NASTĘPNY ROZDZIAŁ = 11 KOMENTARZY :)
ANONIMY SIĘ PODPISUJĘ :)
Daria ( pięć godzin później )
Nagle dziwi otworzyły się i wyszedł z nich lekarz. Wszyscy jak jeden mąż, jak i ja wstaliśmy lub zatrzymaliśmy się i patrzeliśmy na lekarza. Czekaliśmy z niecierpliwością na odpowiedź. A lekarz nic nie mówił.
-Co z nim !?- nie wytrzymałam musiałam się odezwać
- Z panem Marco nie jest dobrze. Można nawet powiedzieć, że jest tragicznie. Przyszłe godziny będą dla niego decydujące. Przykro mi, ale nic nie można już zrobić. Wszystko w rękach Bożych. - powiedział doktor a moje życie się totalnie zawaliło. Nie wiem co zrobię jeśli on nie przeżyje. On musi przeżyć !!!!!
Z moich zamyśleń wyrwał mnie głos Łukasza.
- Możemy do niego zajrzeć ?? - zapytał z nadzieją w głosie.

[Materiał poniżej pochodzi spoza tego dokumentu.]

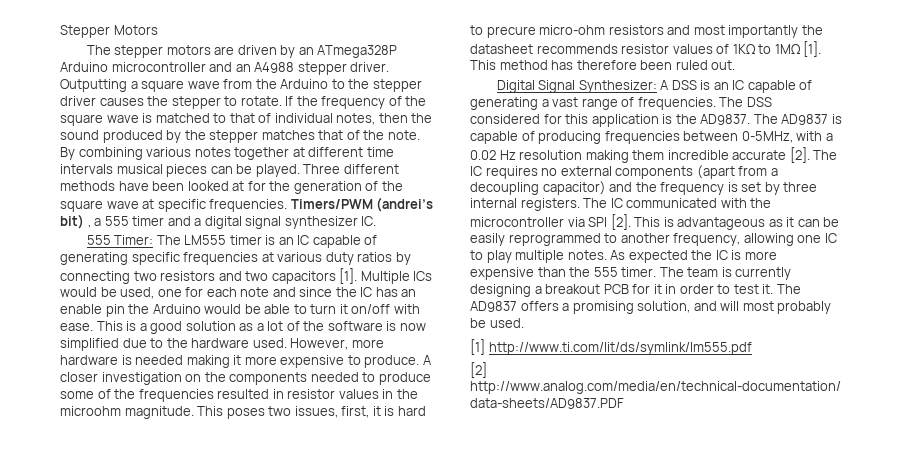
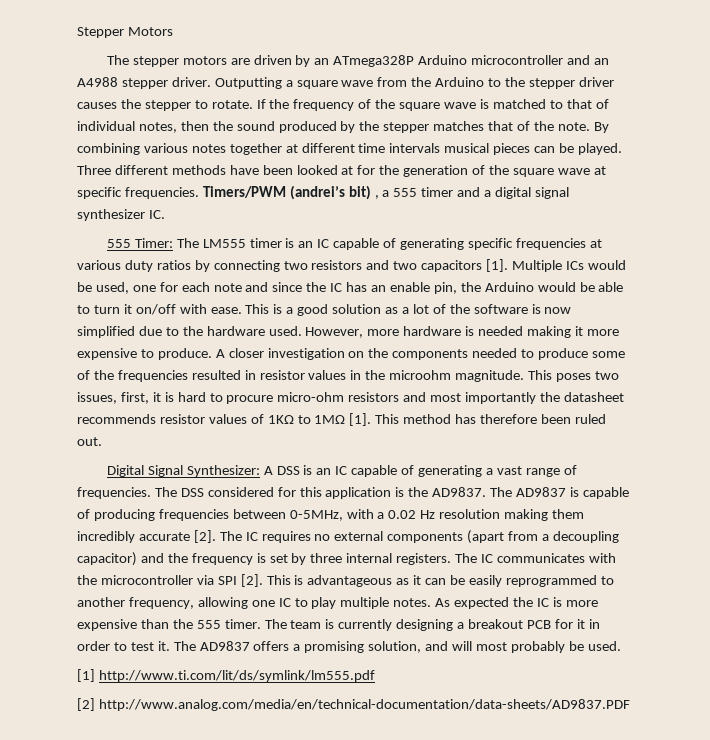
[105,304,125,317] pin -> [433,282,457,294] pin,
[486,26,536,38] precure -> [226,395,274,404] procure
[667,150,729,160] incredible -> [77,531,135,543] incredibly
[626,198,718,208] communicated -> [496,553,585,563] communicates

- Tylko JEDNA osoba może wejść. - powiedział stanowczo lekarz podkreślając słowo 'jedna'.
- Dobrze - powiedzieli chórem.
- A jaki jest stan jego zdrowia ?? - tym razem odezwał się Roman.
- Pan Marco ma rozcięty łuk brwiowy, złamana prawa rękę, połamane żebra, wstrząśniecie mózgu, złamaną prawa nogę i liczne siniaki. To cud, ze przeżył.-powiedział na jednym tchu. Boże !! Nie mogę w to uwierzyć !! Zaczynam tracić nadzieję, że przeżyje.

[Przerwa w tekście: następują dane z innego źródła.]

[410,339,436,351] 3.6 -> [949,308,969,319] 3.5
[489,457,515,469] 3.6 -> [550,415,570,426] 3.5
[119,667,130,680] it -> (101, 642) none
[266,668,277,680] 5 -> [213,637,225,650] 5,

- Boże to nie może być prawda :( - powiedział łamliwym głosem Mo.
- A bym zapomniał !! PAN Marco jest obecnie w śpiączce. - cholera i co jeszcze !!!
- Ale w tej farmakologicznej ? - zapytał kapitan pszczółek.
- Nie! - nie mogłam już wytrzymać. Dlaczego właśnie on?! Czy na tym świecie jest jakaś sprawiedliwość?!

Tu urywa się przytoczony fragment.